In The Washington Post, Rama Lakshmi examines the omnipresence of Caucasians in India’s modeling world, beckoning from billboards to TV ads to storefronts. From “In India’s Huge Marketplace, Advertisers Find Fair Skin Sells“:
These days, the faces of white women and men, mostly from Eastern Europe, stare out from billboards, from the facades of glitzy, glass-fronted malls and from fashion magazines. At an international automobile show this month in New Delhi, most of the models were white.
The presence of Caucasian models in Indian advertisements has grown in the past three years, industry analysts say. The trend reflects deep cultural preferences for fair skin in this predominantly brown-skinned nation of more than 1 billion people.
This may seem the logical conclusion to Indians, who are all too familiar with skin-color description tags on bachelorettes (‘wheatish’, ‘dusky’), fair-skinned Bollywood stars (men and women) and skin-lightening products like Fair and Lovely.
European models have been drawn to Mumbai, India’s cultural capital (even as more Indian models go abroad), and advertisers prefer them because they’re often less inhibited than their Indian counterparts (and not as expensive as Western European models). There’s also the belief that ‘fair’ and ‘beautiful’ go together and the perception that brands with international faces are of better quality and therefore reliable. One model interviewed, Tanya Bohinc, is Slovenian and newly arrived.
“I can sense the local fascination for my skin color here,” said Bohinc, who has modeled in seven countries. “I think it has to do with the fact that the British ruled India for so long.” Bohinc said she’s been trying out for small roles in Bollywood films and learning Hindi lines. A growing number of Bollywood film choreographers are now hiring white dancers in song-and-dance scenes.
The Indian editions of fashion magazines like Cosmopolitan, Elle, Marie Claire and Vogue regularly feature fair-skinned, international (or international looking) faces in their spreads. The fashion features editor of Vogue’s Indian edition, Bandana Tiwari says,
“When we put the white model in Indian clothes, it is a cultural exchange. It shows India’s economic self-confidence. Of course, it also caters to the general feeling that ‘fair’ and ‘beautiful’ go together. For a rickshaw-puller who earns $2 a day, seeing a fair-skinned woman is an escape, a fantasy.”

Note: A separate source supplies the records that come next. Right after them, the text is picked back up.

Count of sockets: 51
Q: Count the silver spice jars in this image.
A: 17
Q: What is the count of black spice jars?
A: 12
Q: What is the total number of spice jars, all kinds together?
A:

Earlier this year, in The New York Times, Heather Timmons wrote that skin-whitening products are the most popular product in India’s fast-growing skin care market. International brands like Avon, L’Oréal, Ponds, Garnier, the Body Shop and Jolen are also selling lightening products and all of them face stiff resistance from the local giant, Fair and Lovely, a Unilever product that was launched in 1978. According to the article, about 65% of all women use these fairness products.

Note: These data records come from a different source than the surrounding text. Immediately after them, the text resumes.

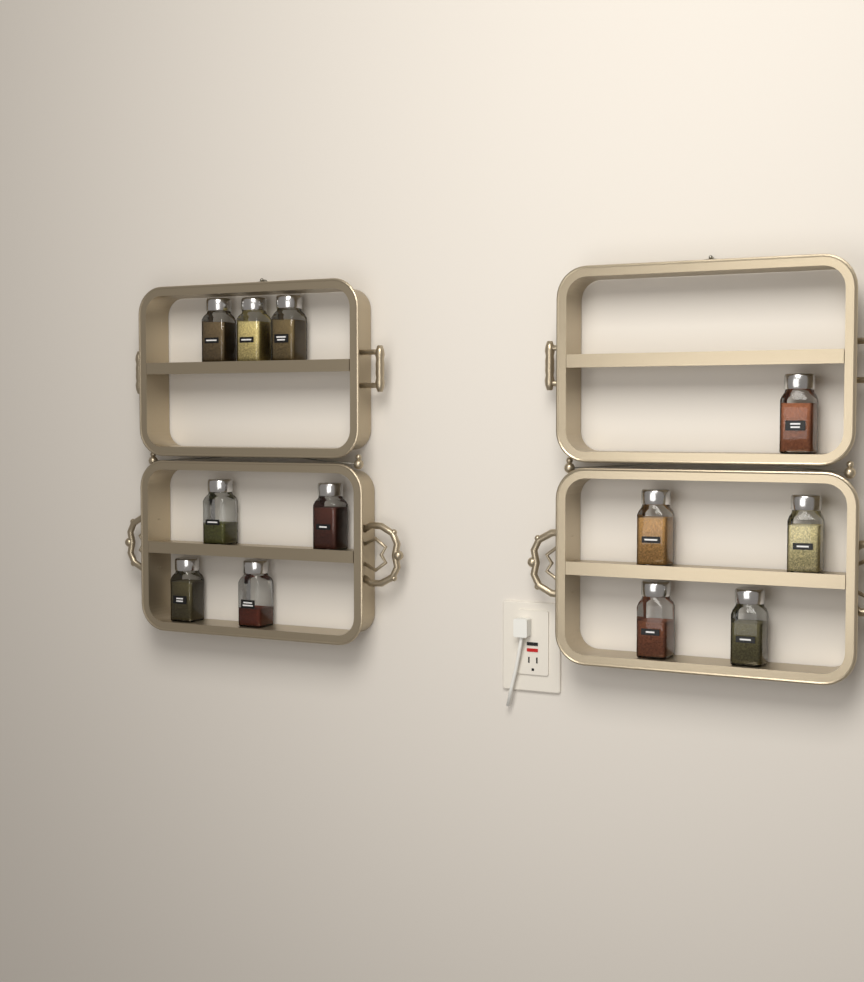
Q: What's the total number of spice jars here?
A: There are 12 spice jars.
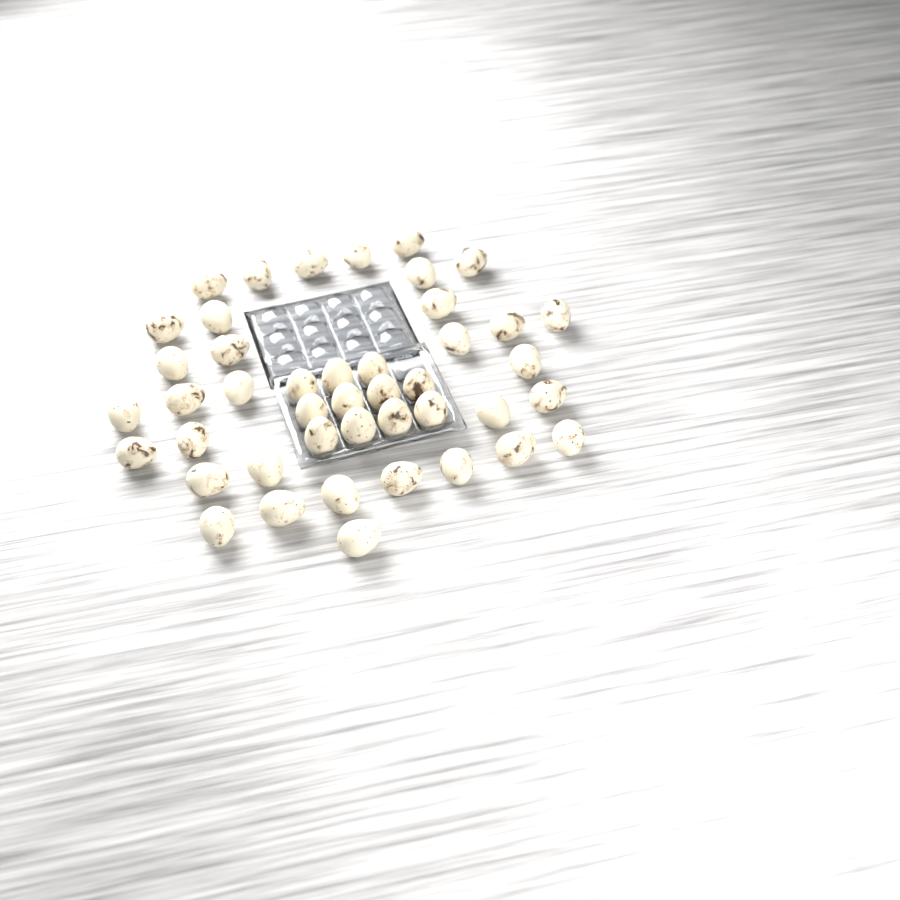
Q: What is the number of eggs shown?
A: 44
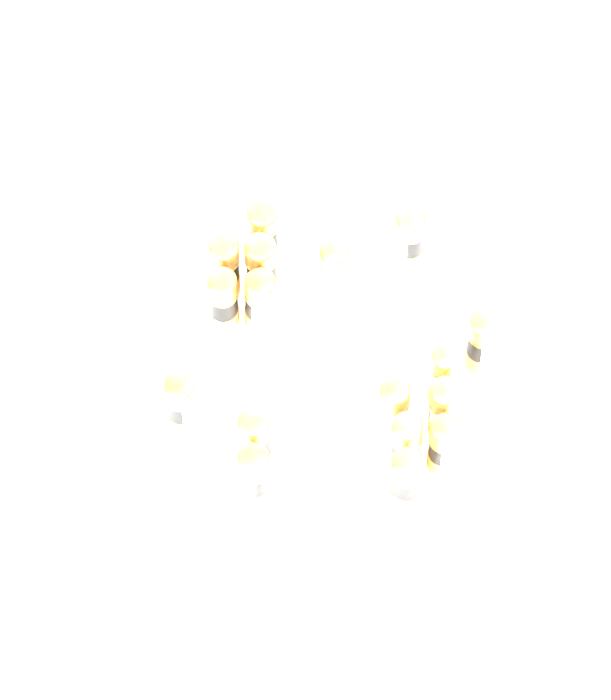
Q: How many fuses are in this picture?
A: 17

India is hardly alone in its pursuit of “fairness.” Korea, Japan and China are big markets for skin-whitening products. And the United States is not exempt. Ebony magazine ran similar ads relating to full-face “skin brightening” or “skin whitening” creams aiming at African-American consumers through the 1950s and 1960s, said Jeanine Collins, communications director for Ebony. Those ads changed their message during the 1970s and 1980s to talk about removing spots or blemishes, she said.